§ **Work order**
Give back the full listing as written. No pictures go with it.

§ **Records supplied**
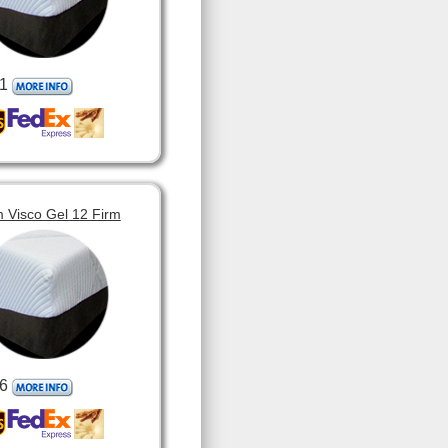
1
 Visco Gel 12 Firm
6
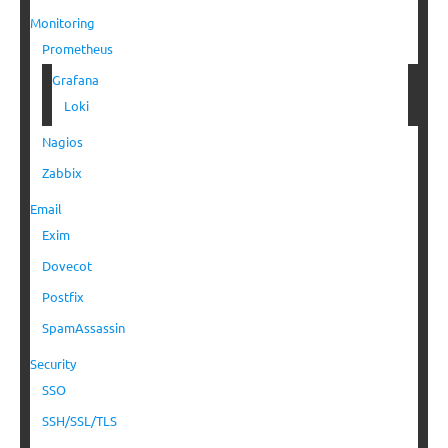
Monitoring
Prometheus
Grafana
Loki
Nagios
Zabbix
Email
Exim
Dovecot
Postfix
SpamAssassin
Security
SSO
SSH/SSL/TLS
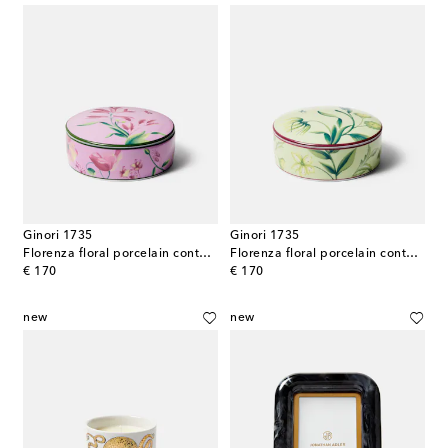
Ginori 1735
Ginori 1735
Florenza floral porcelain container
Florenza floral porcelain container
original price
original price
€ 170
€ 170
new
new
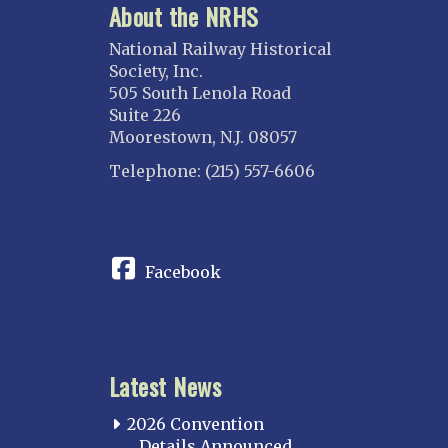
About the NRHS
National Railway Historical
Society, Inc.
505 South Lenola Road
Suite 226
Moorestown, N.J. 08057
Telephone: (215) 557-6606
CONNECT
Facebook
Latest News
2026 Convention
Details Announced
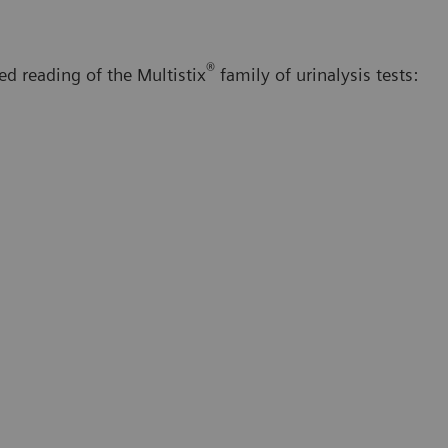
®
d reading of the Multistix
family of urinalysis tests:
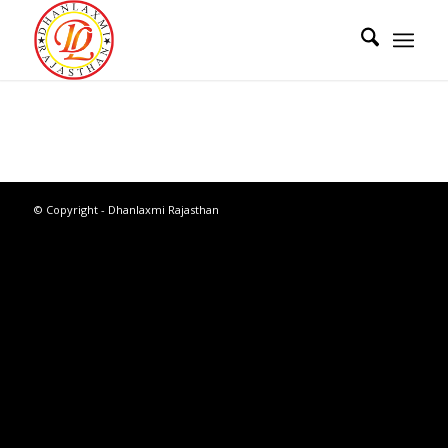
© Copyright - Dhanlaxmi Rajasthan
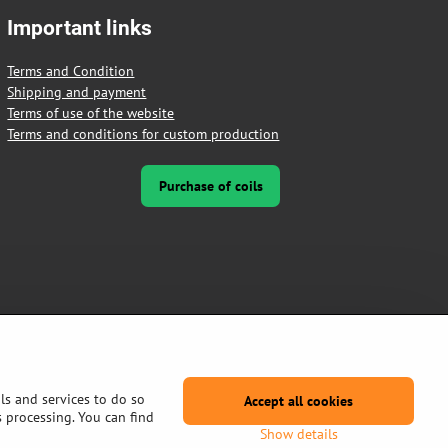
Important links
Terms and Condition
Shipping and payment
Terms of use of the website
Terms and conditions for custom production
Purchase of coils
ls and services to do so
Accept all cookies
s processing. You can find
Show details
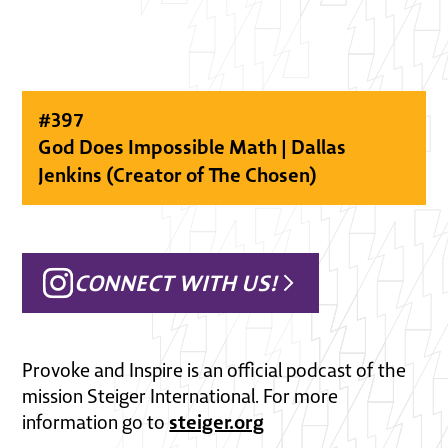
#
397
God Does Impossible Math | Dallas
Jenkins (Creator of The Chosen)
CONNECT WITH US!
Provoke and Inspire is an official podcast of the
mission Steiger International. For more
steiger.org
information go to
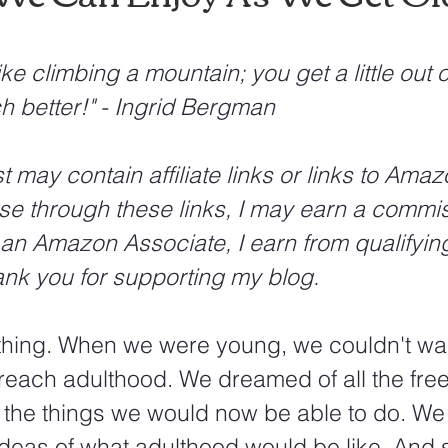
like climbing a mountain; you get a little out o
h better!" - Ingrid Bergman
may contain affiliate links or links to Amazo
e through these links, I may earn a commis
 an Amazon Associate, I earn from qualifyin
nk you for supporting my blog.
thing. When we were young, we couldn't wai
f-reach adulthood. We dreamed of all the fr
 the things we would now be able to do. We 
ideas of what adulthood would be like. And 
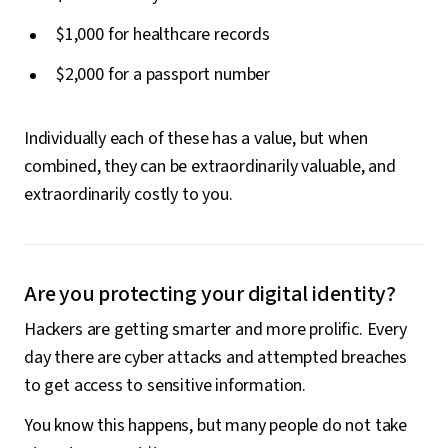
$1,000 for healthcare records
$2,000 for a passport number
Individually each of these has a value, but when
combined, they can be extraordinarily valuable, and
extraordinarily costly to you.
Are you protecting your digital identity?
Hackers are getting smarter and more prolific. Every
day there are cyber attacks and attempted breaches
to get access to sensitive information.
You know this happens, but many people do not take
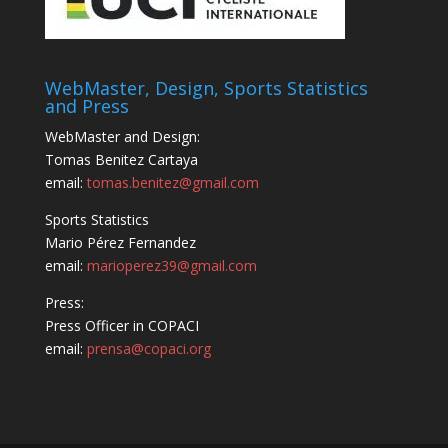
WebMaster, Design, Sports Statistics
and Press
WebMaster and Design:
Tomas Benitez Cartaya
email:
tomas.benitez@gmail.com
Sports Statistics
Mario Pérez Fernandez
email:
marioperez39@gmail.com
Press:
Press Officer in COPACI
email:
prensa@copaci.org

§ **Answer below**
1
 Visco Gel 12 Firm
6
Monitoring
Prometheus
Grafana
Loki
Nagios
Zabbix
Email
Exim
Dovecot
Postfix
SpamAssassin
Security
SSO
SSH/SSL/TLS
Ginori 1735
Ginori 1735
Florenza floral porcelain container
Florenza floral porcelain container
original price
original price
€ 170
€ 170
new
new
About the NRHS
National Railway Historical
Society, Inc.
505 South Lenola Road
Suite 226
Moorestown, N.J. 08057
Telephone: (215) 557-6606
CONNECT
Facebook
Latest News
2026 Convention
Details Announced
®
d reading of the Multistix
family of urinalysis tests:
© Copyright - Dhanlaxmi Rajasthan
Important links
Terms and Condition
Shipping and payment
Terms of use of the website
Terms and conditions for custom production
Purchase of coils
ls and services to do so
Accept all cookies
s processing. You can find
Show details
#
397
God Does Impossible Math | Dallas
Jenkins (Creator of The Chosen)
CONNECT WITH US!
Provoke and Inspire is an official podcast of the
mission Steiger International. For more
steiger.org
information go to
like climbing a mountain; you get a little out o
h better!" - Ingrid Bergman
may contain affiliate links or links to Amazo
e through these links, I may earn a commis
 an Amazon Associate, I earn from qualifyin
nk you for supporting my blog.
thing. When we were young, we couldn't wai
f-reach adulthood. We dreamed of all the fr
 the things we would now be able to do. We 
ideas of what adulthood would be like. And 
$1,000 for healthcare records
$2,000 for a passport number
Individually each of these has a value, but when
combined, they can be extraordinarily valuable, and
extraordinarily costly to you.
Are you protecting your digital identity?
Hackers are getting smarter and more prolific. Every
day there are cyber attacks and attempted breaches
to get access to sensitive information.
You know this happens, but many people do not take
WebMaster, Design, Sports Statistics
and Press
WebMaster and Design:
Tomas Benitez Cartaya
email:
tomas.benitez@gmail.com
Sports Statistics
Mario Pérez Fernandez
email:
marioperez39@gmail.com
Press:
Press Officer in COPACI
email:
prensa@copaci.org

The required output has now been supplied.